• Exercise prompt
From the passage on lodging and food in Oku, write out the part starting with "Being a hospitable" and going on through "equipment upon arrival.", with "camp sites" switched to "campgrounds".
-------- Provided text
There are classic hotels in Oku, including The Kilum Visitors Lodge and The King David Tourist Home, which are of high standards. Their prices range from 10.000 to 25.000 francs CFA per night. There are some inns with prices ranging from 5000 to 10.000 francs CFA per night. There are other affordable inns such as Travelers and Tourist Inn in Oku that are recommended for tourists.

Being a hospitable kingdom, “home stay” is commonly practiced in Oku. Good homes are always available for tourists and visitors and offer good conditions (electricity, running water, hot water, African dishes and the Oku traditional meal) at negotiable rates. Such visitors will have the opportunity to experience African family and communal life traditionally practiced in Oku. This includes the evening gathering beside a ‘three stone fire side’ for dinner and story telling.

For the adventurous traveler, there are camp sites around Lake Oku and at summit of Kilum Mountain. Camping provides ample opportunity to view nature and enjoy the scenery of Oku’s sights, plants, animals and birds. Come along with your own camping equipment, or rent equipment upon arrival.



In Oku culture, descending from the foundation of the Fondom, eating is an activity to be shared together with loved ones. Food, when prepared in a home, is free for everyone staying in or visiting that home. Alternatively, there are cooks available for hire to prepare for visitors their choices of meals, including African cuisine and Western fare, at affordable prices. Also, there are many roadside restaurants offering our traditional dish of fufu corn (from maize), jamajam (vegetables) and katikati (chicken). They also offer select European and American dishes upon request.
----------------
-------- Given entries
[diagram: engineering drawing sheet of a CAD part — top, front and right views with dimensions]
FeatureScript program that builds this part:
----------------
-------- Given entries
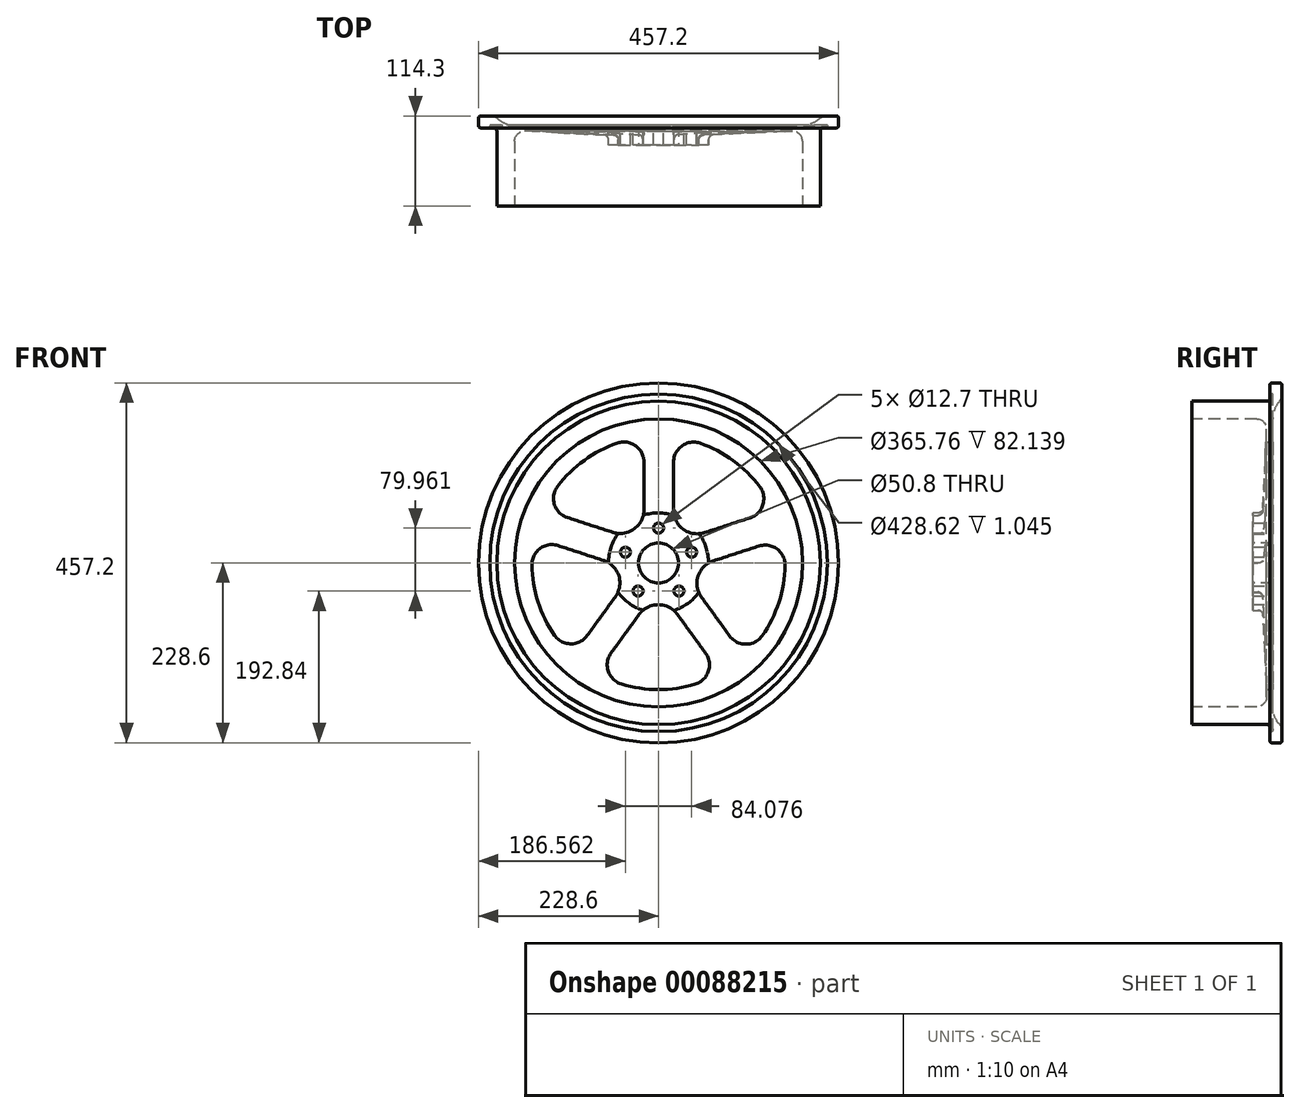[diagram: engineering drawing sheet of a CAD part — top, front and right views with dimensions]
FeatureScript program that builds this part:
----------------
• Exercise output
Being a hospitable kingdom, “home stay” is commonly practiced in Oku. Good homes are always available for tourists and visitors and offer good conditions (electricity, running water, hot water, African dishes and the Oku traditional meal) at negotiable rates. Such visitors will have the opportunity to experience African family and communal life traditionally practiced in Oku. This includes the evening gathering beside a ‘three stone fire side’ for dinner and story telling.

For the adventurous traveler, there are campgrounds around Lake Oku and at summit of Kilum Mountain. Camping provides ample opportunity to view nature and enjoy the scenery of Oku’s sights, plants, animals and birds. Come along with your own camping equipment, or rent equipment upon arrival.